Sunday’s New York Times ran a story on nonprofits that ‘screen’ their donations. This practice is perhaps best embodied by Doctors without Borders, which neither asks for nor accepts donations from:
“…companies or their foundations that derive income tobacco, alcohol, weapons, pharmaceuticals, medical equipment, biotechnology, oil, mineral, gas and other extractive industries like diamond mining.”This is, of course, the other side of the aligned investing questions for foundations. There were only a few nonprofits mentioned in the article. Most of those mentioned were health-related including the American Heart Association, the American Diabetes Association, and the afore-mentioned D w/o B. It may be that is easier for these organizations to distinguish between their health-promotion goals and those potential funders whose core businesses clearly run counter to these missions.
Other nonprofits, such as The Institute for Global Ethics, point out that they refuse support from funders that are clearly aligned with a specific political position. As the Institute’s President noted, “We’re here to help people how to think, not what to think, and to the extent that people see us as coming from a particular position because of the money we receive, it dilutes our mission.”
One interesting note in the article, pointed out by Diana Aviv of Independent Sector, is the competitive pressure on nonprofits to raise funds. These organizations face real challenges of survival that one might presume would mitigate their ability to screen potential supporters. Something about beggars and choosers comes to mind here.

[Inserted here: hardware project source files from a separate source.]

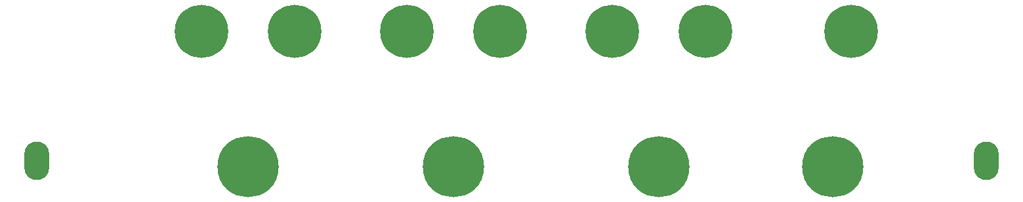
<source format=gts>
G04 #@! TF.FileFunction,Soldermask,Top*
%FSLAX46Y46*%
G04 Gerber Fmt 4.6, Leading zero omitted, Abs format (unit mm)*
G04 Created by KiCad (PCBNEW 4.0.5) date 07/18/17 15:03:40*
%MOMM*%
%LPD*%
G01*
G04 APERTURE LIST*
%ADD10C,0.100000*%
%ADD11C,7.900000*%
%ADD12C,6.900000*%
%ADD13O,3.202000X5.002000*%
G04 APERTURE END LIST*
D10*
D11*
X114500000Y-113500000D03*
X141000000Y-113500000D03*
X167500000Y-113500000D03*
X189950000Y-113500000D03*
D12*
X108500000Y-96000000D03*
X135000000Y-96000000D03*
X161500000Y-96000000D03*
X192350000Y-96000000D03*
X120500000Y-96000000D03*
X147000000Y-96000000D03*
X173500000Y-96000000D03*
D13*
X209751100Y-112743600D03*
X87251100Y-112743600D03*
M02*

</source>
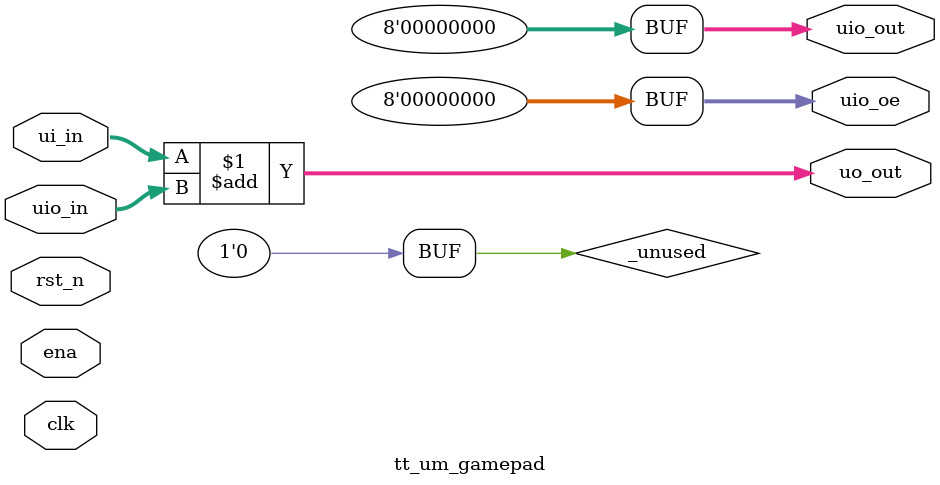
<source format=v>
/*
 * Copyright (c) 2024 Your Name
 * SPDX-License-Identifier: Apache-2.0
 */

`default_nettype none

module tt_um_gamepad (
    input  wire [7:0] ui_in,    // Dedicated inputs
    output wire [7:0] uo_out,   // Dedicated outputs
    input  wire [7:0] uio_in,   // IOs: Input path
    output wire [7:0] uio_out,  // IOs: Output path
    output wire [7:0] uio_oe,   // IOs: Enable path (active high: 0=input, 1=output)
    input  wire       ena,      // always 1 when the design is powered, so you can ignore it
    input  wire       clk,      // clock
    input  wire       rst_n     // reset_n - low to reset
);

  // All output pins must be assigned. If not used, assign to 0.
  assign uo_out  = ui_in + uio_in;  // Example: ou_out is the sum of ui_in and uio_in
  assign uio_out = 0;
  assign uio_oe  = 0;

  // List all unused inputs to prevent warnings
  wire _unused = &{ena, clk, rst_n, 1'b0};

endmodule

</source>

It is important to note that even with their pressing needs for funds, nonprofits set screens about what money they will take. This complements the aligned investing discussion taking place on the foundation side of the house – where recent research notes a doubling of the “number of foundations screening their investments in the last decade” and “a tripling of the amount of new foundation dollars invested annually in mission related investments.”
I see several important trends behind these kinds of stories. Here’s a list:
• The growing availability and competitiveness of screened investments instruments.What might all this portend?
• The rising attention to corporate social responsibility
• Multitudes of new structures for donors to manage and deploy their philanthropic resources.
• The proliferation of social enterprises and hybrid ‘commercial and pro-social’ organizations.
• Ever-finer screens on how organizations allocate resources to meet their missions.
• Greater interest in easy-to-use data sources that help users make sense of philanthropic capital flows.
• A blending of legal requirements that govern commercial enterprise and nonprofit organizations into a new class of rules for social enterprises.
• New cultural assumptions about who does pro-social work, who funds its, and how different types of entities act responsibly.
Like many things, these developments are currently unfolding on parallel and seemingly unrelated tracks. But, as we all know, when we follow the money they are in fact quite tightly connected. Best we act now to envision and facilitate the positive changes that such revised social capital markets, structures and assumptions could bring.
What does all this have to do with coins of the realm? Increasing attention to how missions are carried out - credibility and trust - in other words, may be returning to center stage as critical assets for social benefit work.